1. Field of the Invention
The present invention relates to patient interface devices, and in particular to a patient interface device, such as a mask or cannula, that includes one or more coating layers acting as an adhesive and, in certain applications, a sealant.
2. Description of the Related Art
A variety of respiratory masks are known which have a flexible seal that covers the areas surrounding the nose and/or mouth of a human user and that are designed to create a continuous seal against the user's face. Because of the sealing effect created, gases can be provided at a positive pressure within the mask for consumption by the user. The uses for such masks include high altitude breathing (aviation applications), swimming, mining, fire fighting and various medical diagnostic and therapeutic applications.
One requisite of many of these masks, particularly medical respiratory masks, is that they provide an effective seal against the user's face to prevent leakage of the gas being supplied. Commonly, in conventional mask configurations, a good mask-to-face seal has been attained in many instances only with considerable discomfort for the user. This problem is most crucial in those applications, especially medical applications, which require the user to wear the mask continuously for hours or perhaps even days. In such situations, the user often will not tolerate the mask for long durations and therefore optimum therapeutic or diagnostic objectives will not be achieved, or will be achieved with great difficulty and considerable user discomfort.
Several types of respiratory masks for the types of applications mentioned above are known. Perhaps the most common type of mask incorporates a smooth sealing surface extending around the periphery of the mask and exhibiting a generally uniform, i.e., predetermined or fixed, seal surface contour that is intended to be effective to seal against the user's face when force is applied to the mask with the sealing surface in confronting engagement with the user's face. The sealing surface typically consists of an air or fluid filled cushion, or it may simply be a molded or formed surface of a resilient seal element made of an elastomer such as plastic, rubber, silicone, vinyl or foam.
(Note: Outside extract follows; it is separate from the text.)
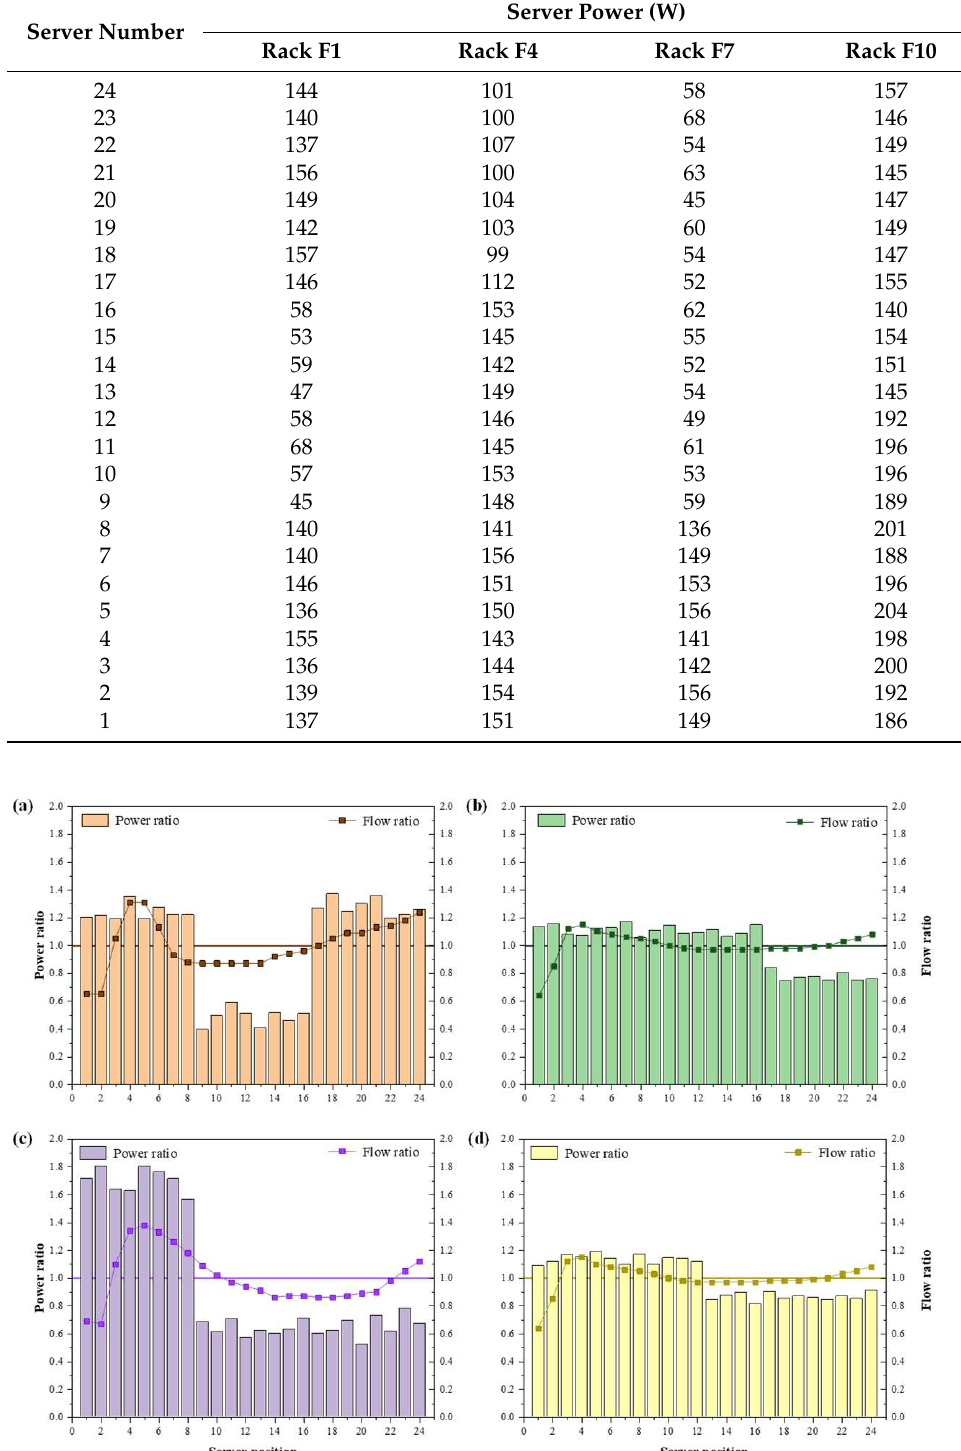
Table 1. Power distribution of Rack F1, F4, F7, and F10. Server Number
Such masks have performed well when the fit is good between the contours of the seal surface and the corresponding contours of the user's face. This may occur, for example, if the contours of the user's face happen to match well with the predetermined contours of the seal. However, if the seal fit is not good, there will be gaps in the seal-to-face interface resulting in gas leaking from the mask at the gaps. Considerable force will be required to compress the seal member to close the gaps and attain a satisfactory seal in those areas where the gaps occur. Such force is undesirable because it produces high pressure points elsewhere on the face of the user where the mask seal contour is forcibly deformed against the face to conform to the user's facial contours. This will produce considerable user discomfort and possible skin irritation and breakdown anywhere the applied force exceeds the local perfusion pressure, which is the pressure that is sufficient to cut off surface blood flow. Ideally, contact forces should be limited between the mask and the user's face to avoid exceeding the local perfusion pressure, even at points where the mask seal must deform considerably.
The problem of seal contact force exceeding desirable limits is even more pronounced when the positive pressure of the gas being supplied is relatively high or is cyclical to relatively high levels. Because the mask seals by virtue of confronting contact between the mask seal and the user's face, the mask must be held against the face with a force sufficient to seal against leakage of the peak pressure of the supplied gas. Thus, for conventional masks, when the supply pressure is high, head straps or other mask restraints must be relatively tightly fastened. This produces high localized pressure on the face, not only in the zone of the mask seal, but at various locations along the extent of the retention straps as well. This, too, will result in discomfort for the user after only a brief time. Even in the absence of excessive localized pressure points, the tight mask and head straps may become uncomfortable, and user discomfort may well cause discontinued cooperation with the treatment regimen. Examples of respiratory masks possessing continuous cushion sealing characteristics of the type just described are provided in U.S. Pat. Nos. 2,254,854 and 2,931,356.
In addition, nasal cannulas are used in a variety of clinical situations such as oxygen delivery, gas sampling (e.g., carbon dioxide), and pressure measurement. Nasal cannulas and similar devices are generally retained in place by the tension resulting from looping the associated tubing or cable over the patient's ears, which often creates discomfort. Patient movement resulting from the discomfort may cause the nasal cannula to become dislodged.
There is thus room for improvement in the area of mask, cannulas, and similar patient interface devices.